When I think about July in Tokyo, it didn’t feel lonely, because I was always checking on Echo, watching how much she ate and drank, where she slept and for how long, and looking for evidence of her activity, maybe how dirty her wheel was, or how deep the tracks were from one feature in her enclosure to another.

All of this information I documented in the daily emails that I sent to my daughter. From the mundane, like where Echo was waiting for me when I came in to give her breakfast, to the amusing, like the expression on her face, almost of surprise, when she burst out after a vigorous burrowing session to look around for me in the room.

But, it was a lonely time. I was busy with work, photographic and writing projects, together with an endless string of administrative tasks related to building a new website and renewing my visa.
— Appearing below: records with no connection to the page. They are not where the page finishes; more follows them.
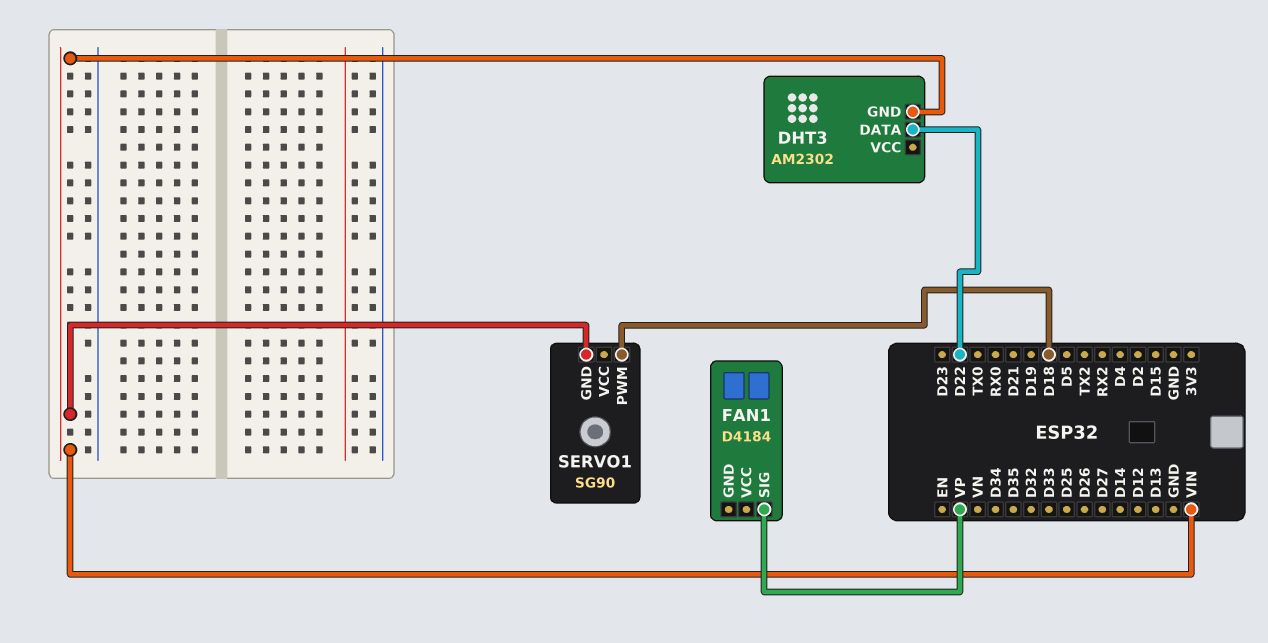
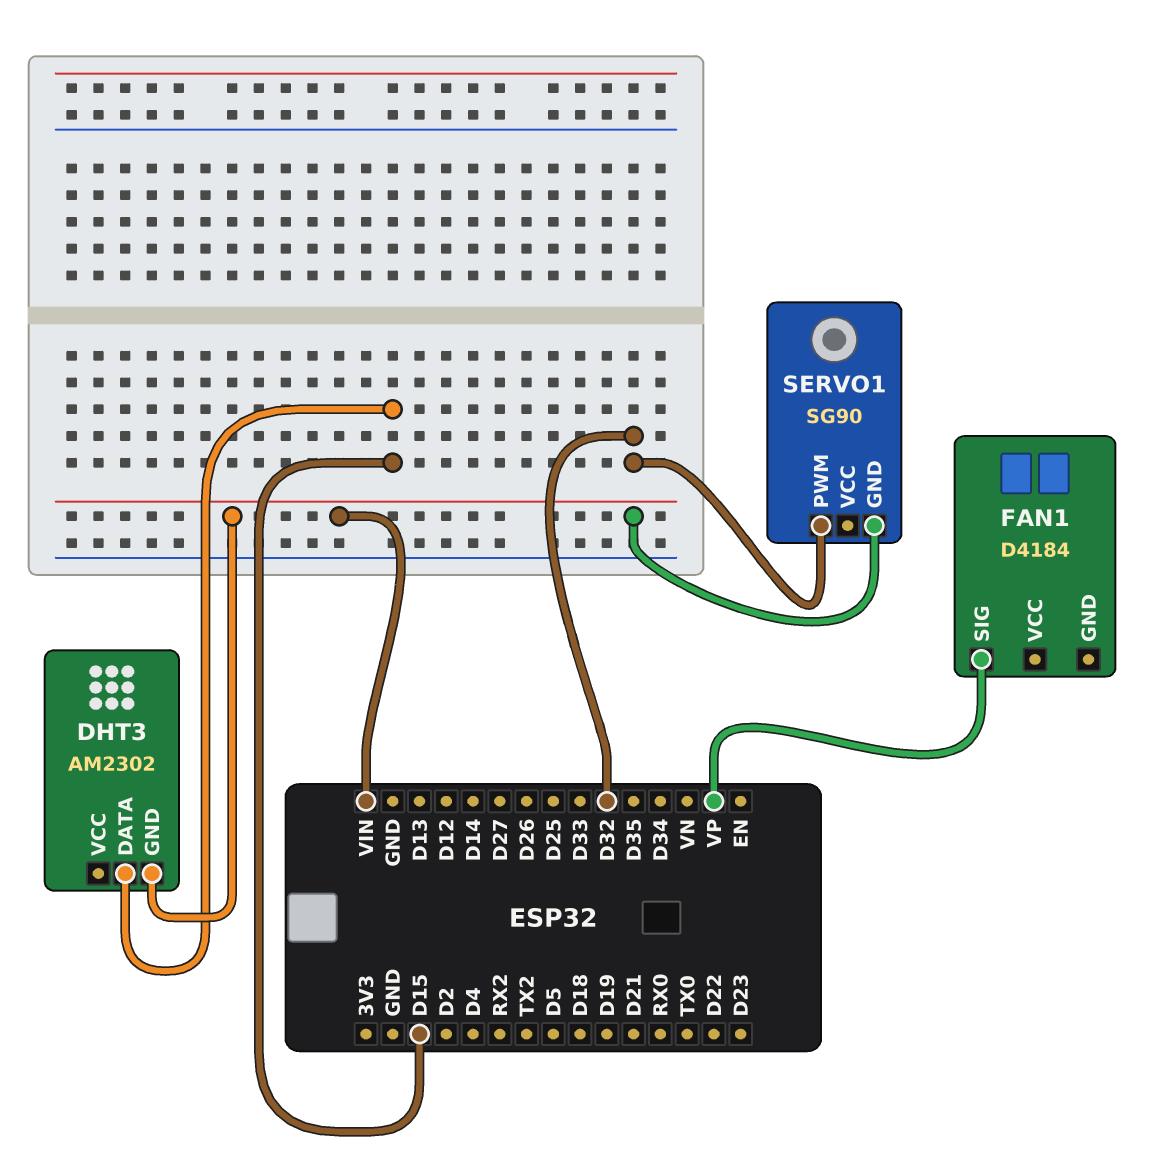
DHT3 pin DATA: D22 -> D15
SERVO1 pin PWM: D18 -> D32

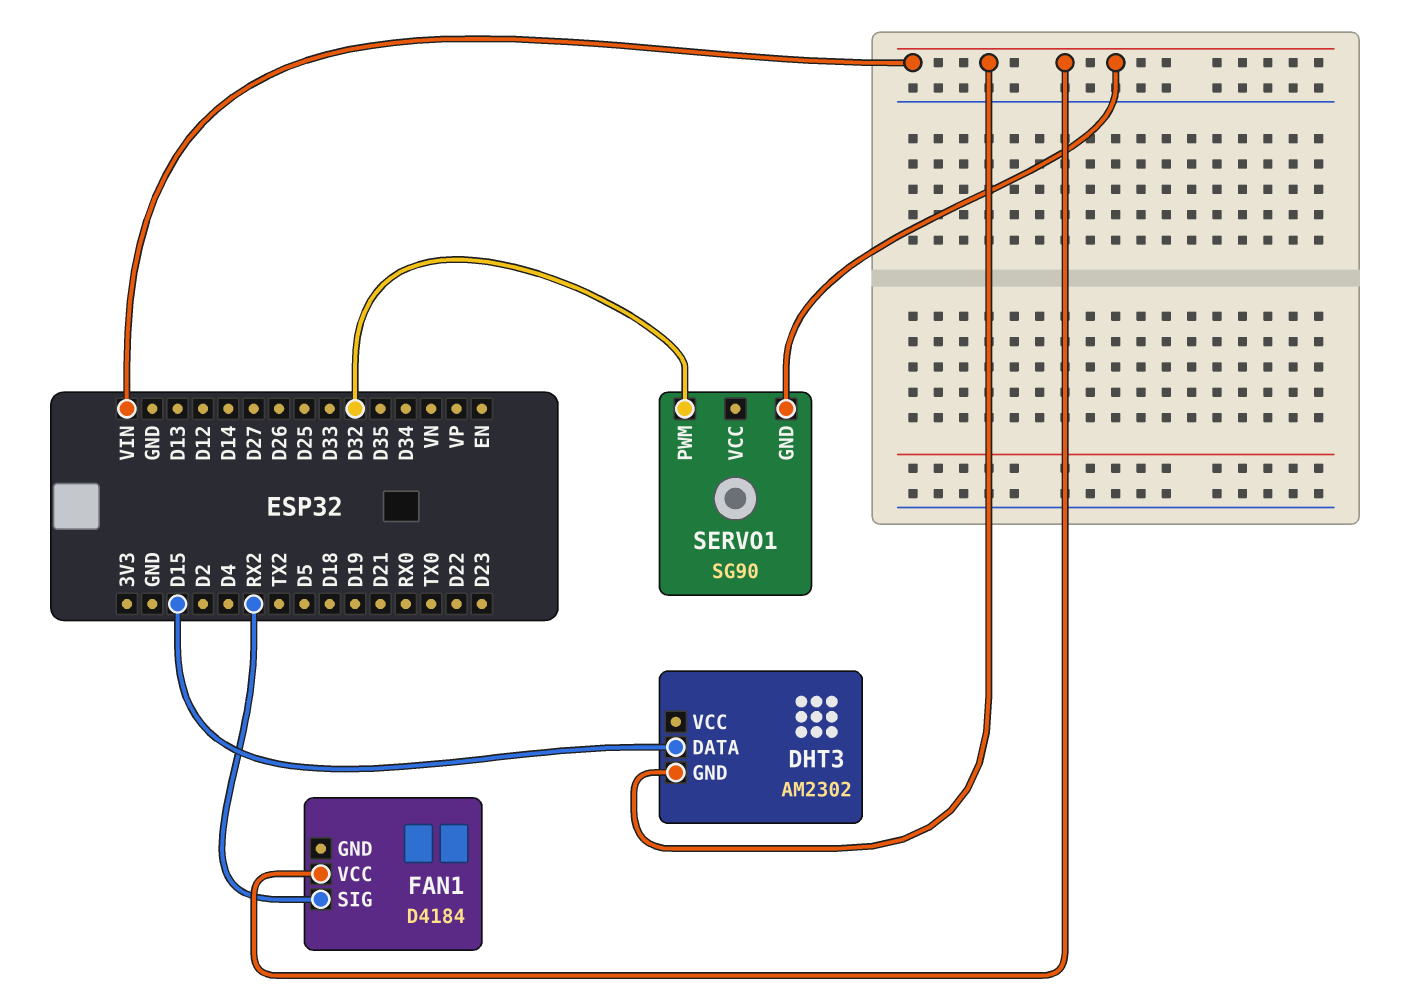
FAN1 pin SIG: VP -> RX2
FAN1 pin VCC: none -> VIN

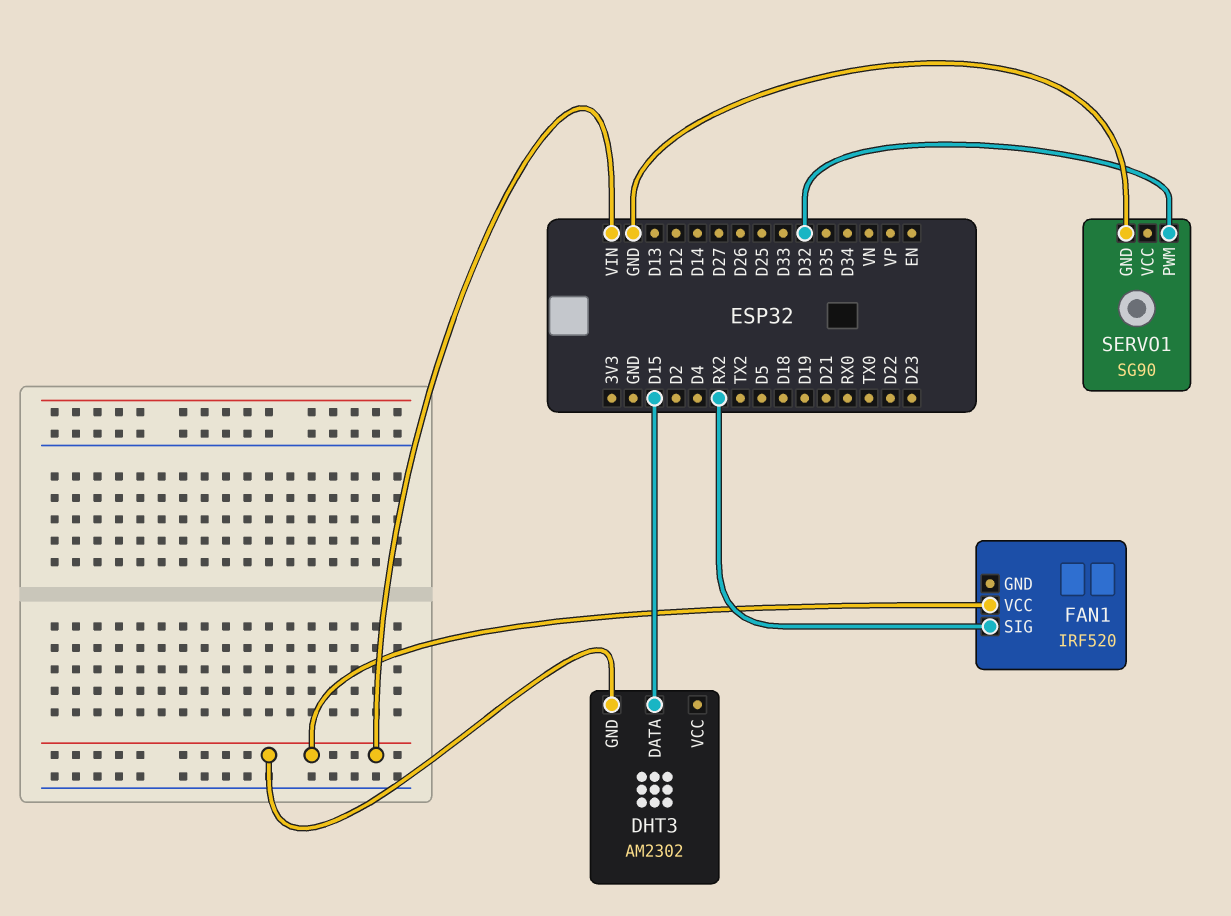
FAN1: D4184 -> IRF520
SERVO1 pin GND: VIN -> GND

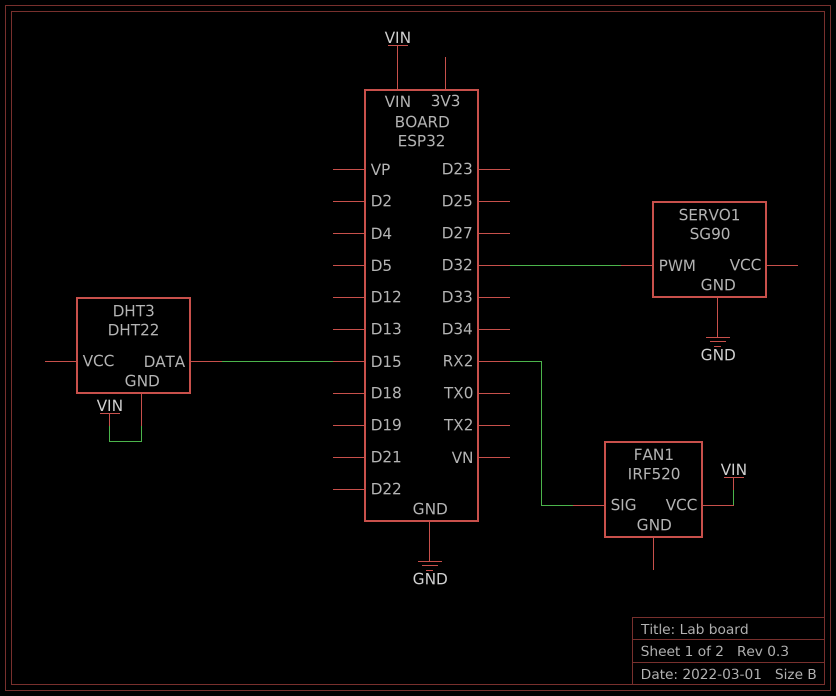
DHT3: AM2302 -> DHT22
I had the usual string of self-improvement appointments, weekly Japanese lessons, pilates sessions, visits to the therapist, and calligraphy classes. I also had a minor injury that saw me getting physiotherapy treatment twice a week for most of the month.

As has usually been the case since I moved to Japan, there was no social life, no coffee with friends, no drinks at the weekend, no chat, small talk, or “How are you going?” My life in Japan is work and family, studio and home.

Cutting my summer holiday short to care for Echo was emblematic of this, something I did willingly, a month I enjoyed thoroughly, because it gave me a chance to focus on things that mattered while also enjoying a delightful little companion. Maybe we need a word for lonely fun?

The vet was sad on the phone. Surprised, too, since Echo had seemed so sprightly, eating well, running and playing; “active”, she said, twice, almost sounding out the word.

She knew how much we cared for Echo and how we had tried to nurse her back to health. When I took her to the vet, they were happy to care for her during our holiday, confident she would be OK. I’d packaged all her food, her daily staples and her favourite treats. The location we put her seemed safe and quiet. I just wished there was some way, beyond words a pet cannot understand, to say “We love you and we are coming back for you.”

It hurts that she is dead, but it hurts more that Echo died, thousands of miles away from us, even if only barely a mile away from where she lived her life, where she knew smiles and love and treats and play.

The vet will keep Echo’s body until we return. The rest of this holiday will feel hollow, knowing that my first task upon returning to Japan will be to collect her tiny body and bring her home to rest in a small corner of our garden.

For a delightful, if too brief a time, Echo was a source of joy in our home. She reminded us that the struggle for life, in equal parts beautiful and tragic, is worth the whole of our attention.

Echo’s short, sweet, wonderful adventure changed us all. Thank you, Echo, thank you.

Responses
Dane Cobain 6 years ago

It’s always tough to lose a pet but I suppose that we keep them anyway because we know that the rewards are greater than the sorrow that we’ll feel when they’re gone. And the memories will always remain as well!

It’s interesting how much having a pet can help with your mental health. I have issues with both depression and anxiety and I can say without a doubt that adopting my cat (Biggie) is the best thing I’ve ever done to help to treat it. Especially for people like myself who don’t have children, a pet gives you something to focus on. It makes you actively want to take care of yourself because you know that there’s a life that you’re responsible for.

And like you say, the daily routines also help, although I think that can be said for routine in general. I think keeping your body busy can also help to keep your mind busy.